The name David Sissling is probably not one many people are familiar with - he is the Chief Executive of NHS Wales, and today he has made the news with his annual report which, according to Wales Online, bizarrely claims that the "NHS Wales is the envy of much of the UK in terms of its focus on quality and safety."
He has obviously been far too busy writing his report to take any notice of what is going on around him, and of the almost daily stories which make the headlines telling of failures in the Welsh NHS. Perhaps he was on holiday when Labour MP Ann Clwyd announced following her investigations into the NHS in England that when it comes to the health service "Wales is behind England in every instance." Maybe he and the First Minister have been in cloud cuckoo land together?
As pointed out by the BBC
BBC Wales has also learned of Welsh government concerns over hospital performance during August.

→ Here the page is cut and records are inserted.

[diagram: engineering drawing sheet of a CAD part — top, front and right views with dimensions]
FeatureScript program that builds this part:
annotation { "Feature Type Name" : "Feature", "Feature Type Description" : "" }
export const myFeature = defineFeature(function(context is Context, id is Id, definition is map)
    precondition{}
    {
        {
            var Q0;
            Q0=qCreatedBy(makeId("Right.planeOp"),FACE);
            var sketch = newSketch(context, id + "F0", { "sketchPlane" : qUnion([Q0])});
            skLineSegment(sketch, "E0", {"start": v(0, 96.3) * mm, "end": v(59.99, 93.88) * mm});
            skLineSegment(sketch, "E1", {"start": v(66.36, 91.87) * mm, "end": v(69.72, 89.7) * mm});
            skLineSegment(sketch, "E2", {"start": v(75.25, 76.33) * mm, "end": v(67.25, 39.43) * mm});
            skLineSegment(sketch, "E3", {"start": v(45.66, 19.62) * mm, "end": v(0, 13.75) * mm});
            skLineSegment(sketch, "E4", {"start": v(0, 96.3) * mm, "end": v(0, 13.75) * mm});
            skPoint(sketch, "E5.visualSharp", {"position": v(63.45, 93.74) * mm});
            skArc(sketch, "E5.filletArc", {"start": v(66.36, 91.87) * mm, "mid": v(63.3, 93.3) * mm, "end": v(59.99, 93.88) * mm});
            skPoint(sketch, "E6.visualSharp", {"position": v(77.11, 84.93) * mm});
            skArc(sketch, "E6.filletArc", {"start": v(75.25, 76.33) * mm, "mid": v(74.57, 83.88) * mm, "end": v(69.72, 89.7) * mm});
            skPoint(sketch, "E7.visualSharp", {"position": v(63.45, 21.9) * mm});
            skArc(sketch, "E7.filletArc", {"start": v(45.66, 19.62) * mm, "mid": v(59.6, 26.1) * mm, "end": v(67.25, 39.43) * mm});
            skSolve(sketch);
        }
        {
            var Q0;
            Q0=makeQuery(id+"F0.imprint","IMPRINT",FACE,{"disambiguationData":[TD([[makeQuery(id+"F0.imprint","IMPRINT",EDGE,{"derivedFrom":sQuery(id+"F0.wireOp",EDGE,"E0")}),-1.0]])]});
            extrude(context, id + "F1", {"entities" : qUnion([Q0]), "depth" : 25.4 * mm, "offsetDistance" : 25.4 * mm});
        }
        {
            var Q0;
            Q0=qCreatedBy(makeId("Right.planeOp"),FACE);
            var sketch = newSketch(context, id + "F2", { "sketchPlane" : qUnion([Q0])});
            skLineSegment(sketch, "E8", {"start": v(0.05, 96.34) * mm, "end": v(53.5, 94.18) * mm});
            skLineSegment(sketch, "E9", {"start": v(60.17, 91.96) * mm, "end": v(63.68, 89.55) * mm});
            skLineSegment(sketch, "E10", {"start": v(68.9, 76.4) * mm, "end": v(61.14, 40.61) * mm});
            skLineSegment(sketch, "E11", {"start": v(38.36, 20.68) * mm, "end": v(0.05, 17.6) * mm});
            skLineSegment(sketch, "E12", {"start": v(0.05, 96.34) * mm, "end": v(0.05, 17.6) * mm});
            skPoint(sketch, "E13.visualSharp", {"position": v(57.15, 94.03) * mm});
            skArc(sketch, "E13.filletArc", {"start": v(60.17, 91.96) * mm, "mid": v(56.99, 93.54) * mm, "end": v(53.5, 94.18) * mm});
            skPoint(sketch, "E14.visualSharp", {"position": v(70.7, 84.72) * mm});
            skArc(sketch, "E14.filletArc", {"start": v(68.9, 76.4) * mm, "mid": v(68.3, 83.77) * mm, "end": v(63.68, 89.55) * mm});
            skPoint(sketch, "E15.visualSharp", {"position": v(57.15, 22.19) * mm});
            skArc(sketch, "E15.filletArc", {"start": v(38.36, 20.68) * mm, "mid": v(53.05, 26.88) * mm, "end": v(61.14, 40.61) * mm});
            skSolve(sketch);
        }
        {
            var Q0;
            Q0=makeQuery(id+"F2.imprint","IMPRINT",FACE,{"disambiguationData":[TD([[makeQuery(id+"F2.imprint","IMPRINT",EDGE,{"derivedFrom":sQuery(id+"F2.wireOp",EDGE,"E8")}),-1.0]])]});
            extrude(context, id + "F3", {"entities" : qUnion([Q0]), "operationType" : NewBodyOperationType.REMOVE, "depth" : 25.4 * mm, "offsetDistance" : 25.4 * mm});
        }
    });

It raised "escalated concerns" about all the health boards in Wales apart from Powys - which does not have any major hospitals - in the delivery of urgent care and delays in providing hospital treatment.
There were also issues with the performance of five of the six on access to cancer treatment. In some specific cases, the level of concern had reached the second highest level meaning there had been "continued failure and/or failure to maintain an agreed improvement trajectory".
Abertawe Bro Morgannwg Health Board and the Wales Ambulance Service had reached that level on urgent care. Cardiff and Vale Health Board was at that level on referral to treatment times, and Cwm Taf Health Board on access to cancer treatment.
The Welsh NHS is a mess, and the Welsh Labour Government has buried its collective head in the sand - along with the Chief Executive. How can we hold out any hope of solutions if they cannot even acknowledge the problems?
The BBC report that Mr Sissling said some health boards were reacting more rapidly than others, and the Welsh government's job was to "be impatient." Be impatient? The Welsh Government's job is to sort out the problems and ensure that we have a health service that is fit for purpose. Some of us outside the Government are getting very impatient.